I had a similar experience but instead of the sink ended up in the tub. I like Cathy’s idea of a pool. I will try that next time. Thanks for sharing. I think you did the right thing. We all doubt ourselves sometimes but don’t be too hard on yourself. In the end it was a fun activity and a learning experience. win-win!
Thanks Nicolette! I’m better with my decision and I’m glad we did it. I learned a lot that day! I think the bathtub is a great idea.
Growing a Jeweled Rose
So fun! I think you came up with a great solution to the problems that surfaced. I usually let my girls play with them in a wading pool. Water beads are such a sensory experience, and I like Rosie to be able to feel them between her toes, on her legs, all over as much as possible. She loves to lye in them and make water bead angels (like snow angels)Aren’t those little gems fantastic! I look forward to seeing your post tomorrow 🙂
Yep, I think I’ll have to try the pool next time. I bet J would love playing with them in there!

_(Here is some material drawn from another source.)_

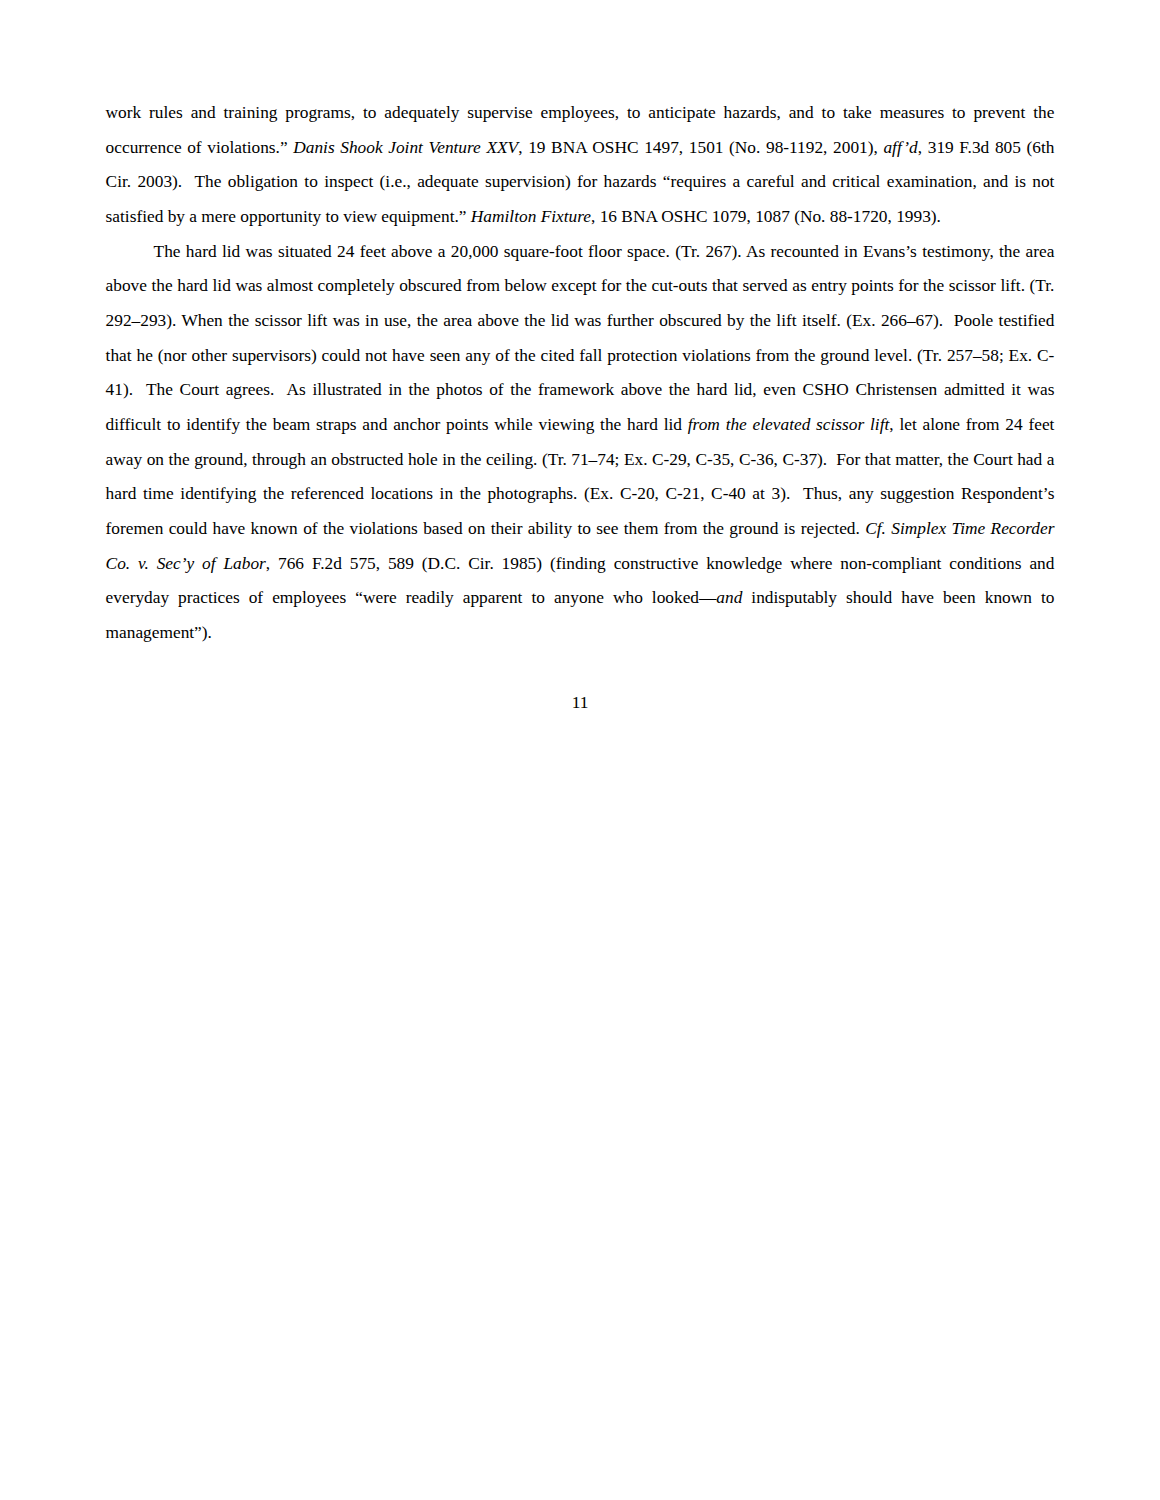work rules and training programs, to adequately supervise employees, to anticipate hazards, and to take measures to prevent the occurrence of violations.” Danis Shook Joint Venture XXV, 19 BNA OSHC 1497, 1501 (No. 98-1192, 2001), aff’d, 319 F.3d 805 (6th Cir. 2003). The obligation to inspect (i.e., adequate supervision) for hazards “requires a careful and critical examination, and is not satisfied by a mere opportunity to view equipment.” Hamilton Fixture, 16 BNA OSHC 1079, 1087 (No. 88-1720, 1993).
The hard lid was situated 24 feet above a 20,000 square-foot floor space. (Tr. 267). As recounted in Evans’s testimony, the area above the hard lid was almost completely obscured from below except for the cut-outs that served as entry points for the scissor lift. (Tr. 292–293). When the scissor lift was in use, the area above the lid was further obscured by the lift itself. (Ex. 266–67). Poole testified that he (nor other supervisors) could not have seen any of the cited fall protection violations from the ground level. (Tr. 257–58; Ex. C-41). The Court agrees. As illustrated in the photos of the framework above the hard lid, even CSHO Christensen admitted it was difficult to identify the beam straps and anchor points while viewing the hard lid from the elevated scissor lift, let alone from 24 feet away on the ground, through an obstructed hole in the ceiling. (Tr. 71–74; Ex. C-29, C-35, C-36, C-37). For that matter, the Court had a hard time identifying the referenced locations in the photographs. (Ex. C-20, C-21, C-40 at 3). Thus, any suggestion Respondent’s foremen could have known of the violations based on their ability to see them from the ground is rejected. Cf. Simplex Time Recorder Co. v. Sec’y of Labor, 766 F.2d 575, 589 (D.C. Cir. 1985) (finding constructive knowledge where non-compliant conditions and everyday practices of employees “were readily apparent to anyone who looked—and indisputably should have been known to management”).
11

I loved this post! We have to be flexible with our children at times and that is a good lesson. I found that playing with waterbeads in containers over grass is excellent. When the beads fall onto the grass they act as little “waterers”. The same basic idea is used in agriculture. They just dry up as they release water and become little granules, when the lawn is watered, they plump up again, reserving water for when the grass needs it.
Grass! What a fantastic idea! Thanks Miss Amy!

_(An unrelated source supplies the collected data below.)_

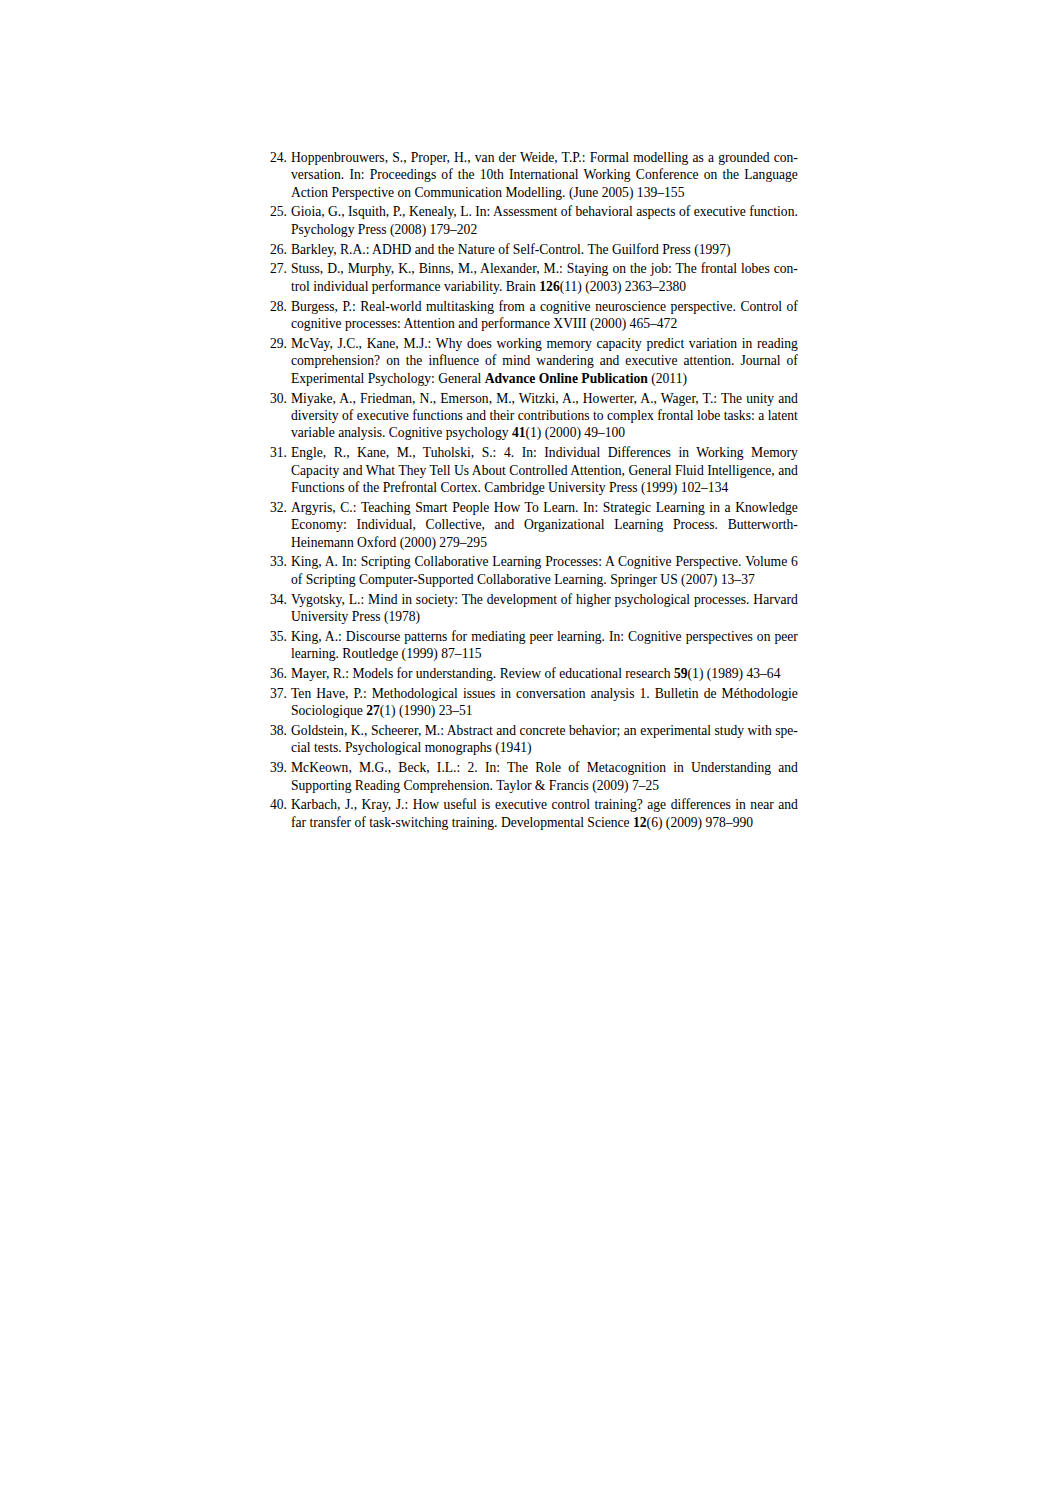Hoppenbrouwers, S., Proper, H., van der Weide, T.P.: Formal modelling as a grounded conversation. In: Proceedings of the 10th International Working Conference on the Language Action Perspective on Communication Modelling. (June 2005) 139–155
Gioia, G., Isquith, P., Kenealy, L. In: Assessment of behavioral aspects of executive function. Psychology Press (2008) 179–202
Barkley, R.A.: ADHD and the Nature of Self-Control. The Guilford Press (1997)
Stuss, D., Murphy, K., Binns, M., Alexander, M.: Staying on the job: The frontal lobes control individual performance variability. Brain 126(11) (2003) 2363–2380
Burgess, P.: Real-world multitasking from a cognitive neuroscience perspective. Control of cognitive processes: Attention and performance XVIII (2000) 465–472
McVay, J.C., Kane, M.J.: Why does working memory capacity predict variation in reading comprehension? on the influence of mind wandering and executive attention. Journal of Experimental Psychology: General Advance Online Publication (2011)
Miyake, A., Friedman, N., Emerson, M., Witzki, A., Howerter, A., Wager, T.: The unity and diversity of executive functions and their contributions to complex frontal lobe tasks: a latent variable analysis. Cognitive psychology 41(1) (2000) 49–100
Engle, R., Kane, M., Tuholski, S.: 4. In: Individual Differences in Working Memory Capacity and What They Tell Us About Controlled Attention, General Fluid Intelligence, and Functions of the Prefrontal Cortex. Cambridge University Press (1999) 102–134
Argyris, C.: Teaching Smart People How To Learn. In: Strategic Learning in a Knowledge Economy: Individual, Collective, and Organizational Learning Process. Butterworth-Heinemann Oxford (2000) 279–295
King, A. In: Scripting Collaborative Learning Processes: A Cognitive Perspective. Volume 6 of Scripting Computer-Supported Collaborative Learning. Springer US (2007) 13–37
Vygotsky, L.: Mind in society: The development of higher psychological processes. Harvard University Press (1978)
King, A.: Discourse patterns for mediating peer learning. In: Cognitive perspectives on peer learning. Routledge (1999) 87–115
Mayer, R.: Models for understanding. Review of educational research 59(1) (1989) 43–64
Ten Have, P.: Methodological issues in conversation analysis 1. Bulletin de Méthodologie Sociologique 27(1) (1990) 23–51
Goldstein, K., Scheerer, M.: Abstract and concrete behavior; an experimental study with special tests. Psychological monographs (1941)
McKeown, M.G., Beck, I.L.: 2. In: The Role of Metacognition in Understanding and Supporting Reading Comprehension. Taylor & Francis (2009) 7–25
Karbach, J., Kray, J.: How useful is executive control training? age differences in near and far transfer of task-switching training. Developmental Science 12(6) (2009) 978–990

I just got some for my kids to play with and they had a great time. I didn’t know they bounced – which was fun to do but a mess to pick them up – especially if they get stepped on. I would definitely do them again though – my high schooler loved them more than anybody!
They really are great for any age!
Thank you so much for this post I introduced water beads also this week to my just a few days shy 14mo son. I made a ocean sensory bin and was concerned that as does everything things would go into his mouth. Although he tried a few times our problem ended up being throwing the water beads and the seashells across the kitchen. I tried to redirect him by letting him throw the animals into the bin and even encouraged throwing the water beads into the bin because like you I started to become increasingly frustrated running around grabbing the beads because I was worried he would find one later on when no one was looking and choke on it. So it soon turned into not being fun and interactive My question is I understand that this throwing is part of normal development but do you or anybody else have suggestions in how to handle this situation.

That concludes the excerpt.